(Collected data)
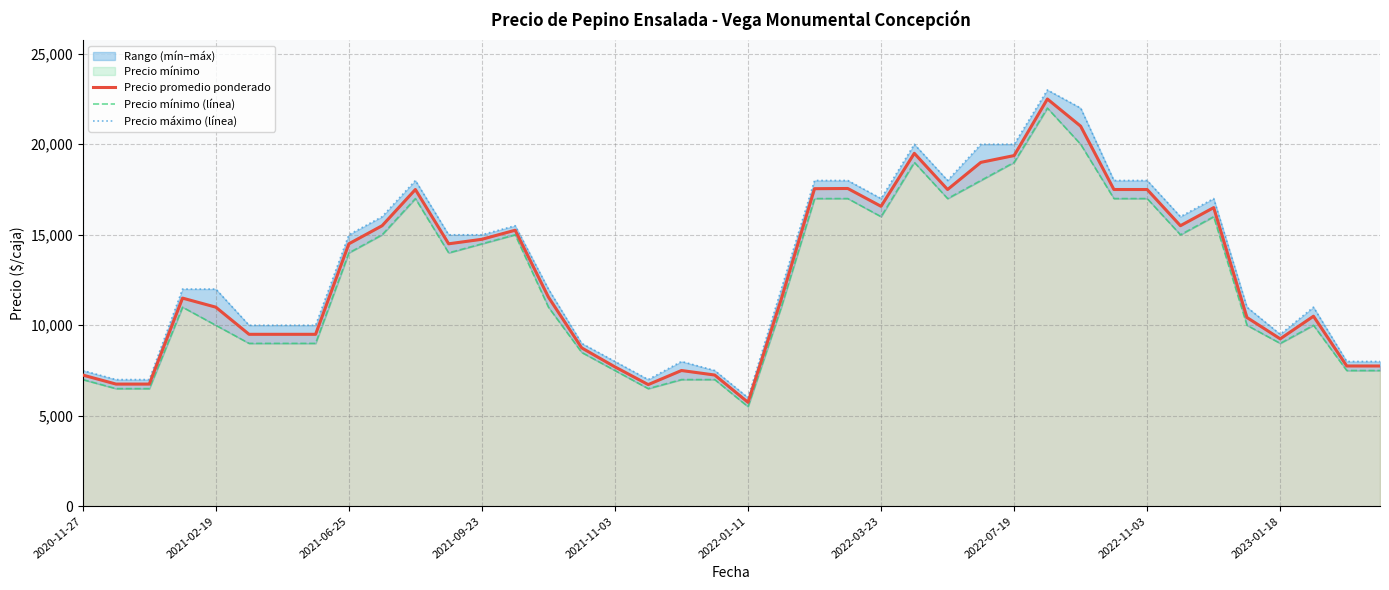

Reading left to right, transcribe all the data shown in this chart.

Precio promedio ponderado: 7250	6750	6750	11500	11000	9500	9500	9500	14500	15500	17500	14500	14750	15250	11556	8750	7700	6722	7500	7250	5742	11444	17545	17556	16571	19500	17500	19000	19375	22500	21000	17500	17500	15500	16500	10429	9250	10500	7750	7750
Precio mínimo (línea): 7000	6500	6500	11000	10000	9000	9000	9000	14000	15000	17000	14000	14500	15000	11000	8500	7500	6500	7000	7000	5500	11000	17000	17000	16000	19000	17000	18000	19000	22000	20000	17000	17000	15000	16000	10000	9000	10000	7500	7500
Precio máximo (línea): 7500	7000	7000	12000	12000	10000	10000	10000	15000	16000	18000	15000	15000	15500	12000	9000	8000	7000	8000	7500	6000	12000	18000	18000	17000	20000	18000	20000	20000	23000	22000	18000	18000	16000	17000	11000	9500	11000	8000	8000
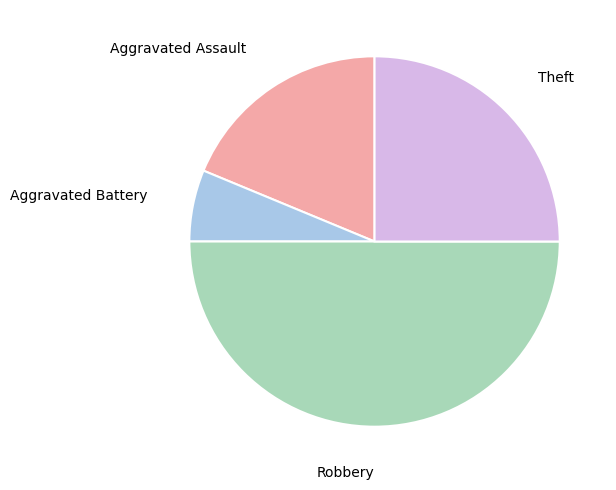

Which category has the biggest portion of the pie?

Robbery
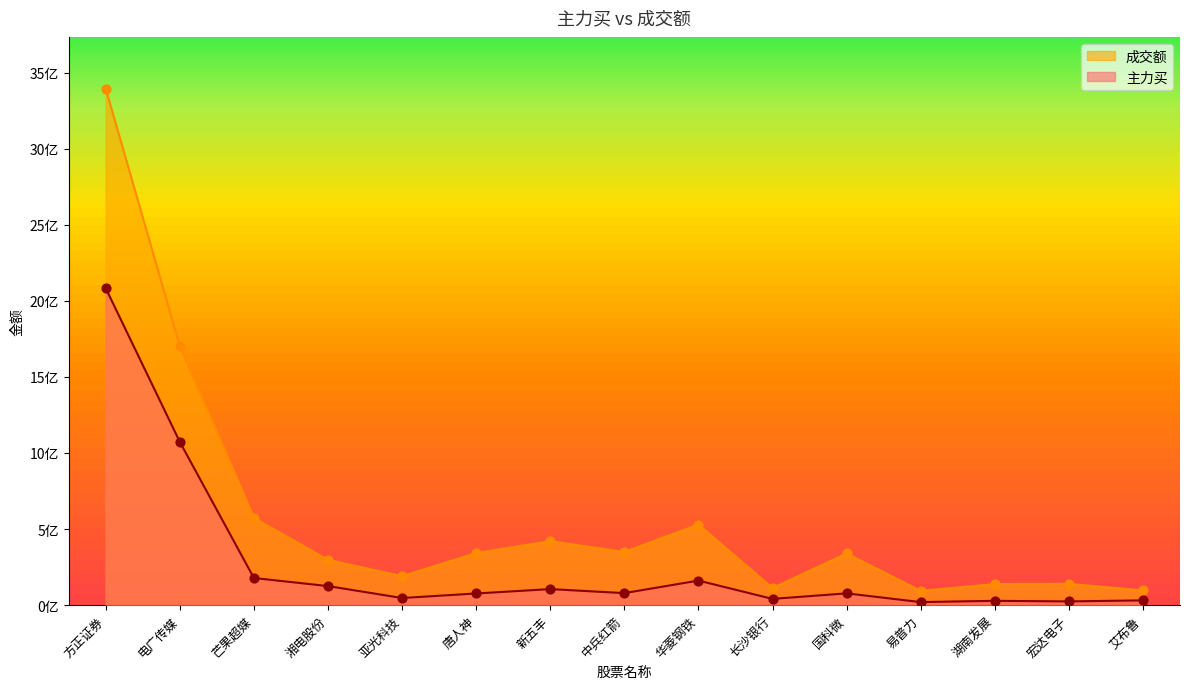

Which series has the largest total across all categories?

成交额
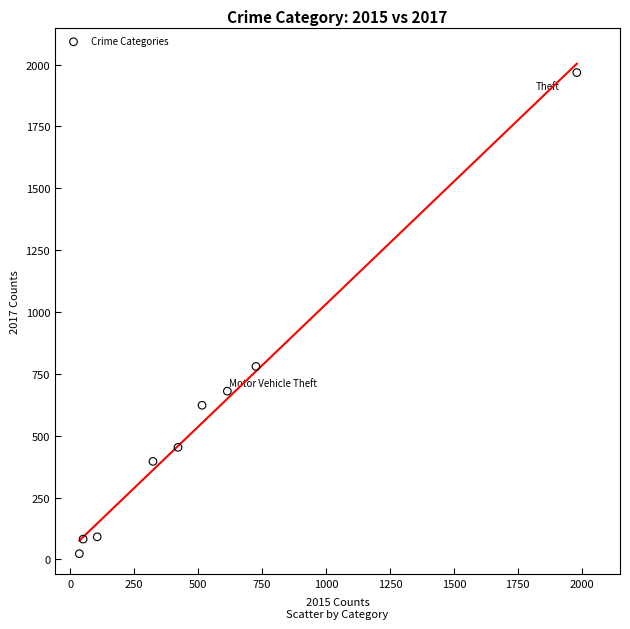

What Y value in the scatter plot is closest to 995?

780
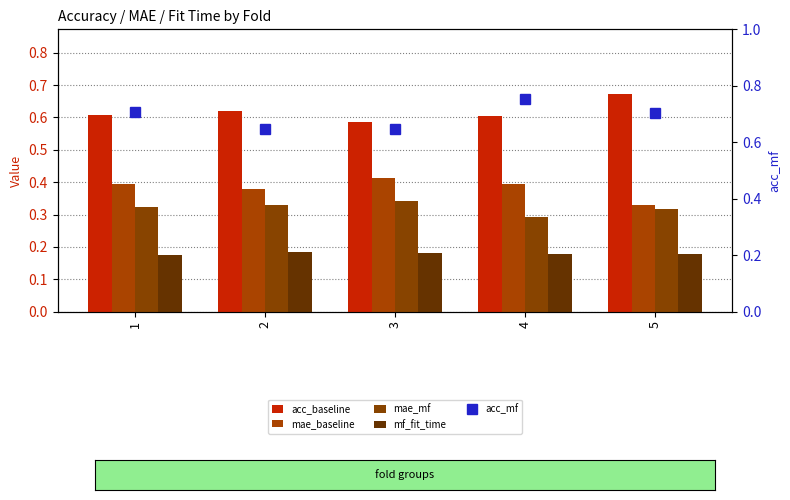

How many groups of bars are there?

5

• _Written task_
Render every line of the entries above as a numbered list, skipping blank lines and leaving out the pictures.

• _Your response_
1. Reading left to right, transcribe all the data shown in this chart.
2. Precio promedio ponderado: 7250	6750	6750	11500	11000	9500	9500	9500	14500	15500	17500	14500	14750	15250	11556	8750	7700	6722	7500	7250	5742	11444	17545	17556	16571	19500	17500	19000	19375	22500	21000	17500	17500	15500	16500	10429	9250	10500	7750	7750
3. Precio mínimo (línea): 7000	6500	6500	11000	10000	9000	9000	9000	14000	15000	17000	14000	14500	15000	11000	8500	7500	6500	7000	7000	5500	11000	17000	17000	16000	19000	17000	18000	19000	22000	20000	17000	17000	15000	16000	10000	9000	10000	7500	7500
4. Precio máximo (línea): 7500	7000	7000	12000	12000	10000	10000	10000	15000	16000	18000	15000	15000	15500	12000	9000	8000	7000	8000	7500	6000	12000	18000	18000	17000	20000	18000	20000	20000	23000	22000	18000	18000	16000	17000	11000	9500	11000	8000	8000
5. Which category has the biggest portion of the pie?
6. Robbery
7. Which series has the largest total across all categories?
8. 成交额
9. What Y value in the scatter plot is closest to 995?
10. 780
11. How many groups of bars are there?
12. 5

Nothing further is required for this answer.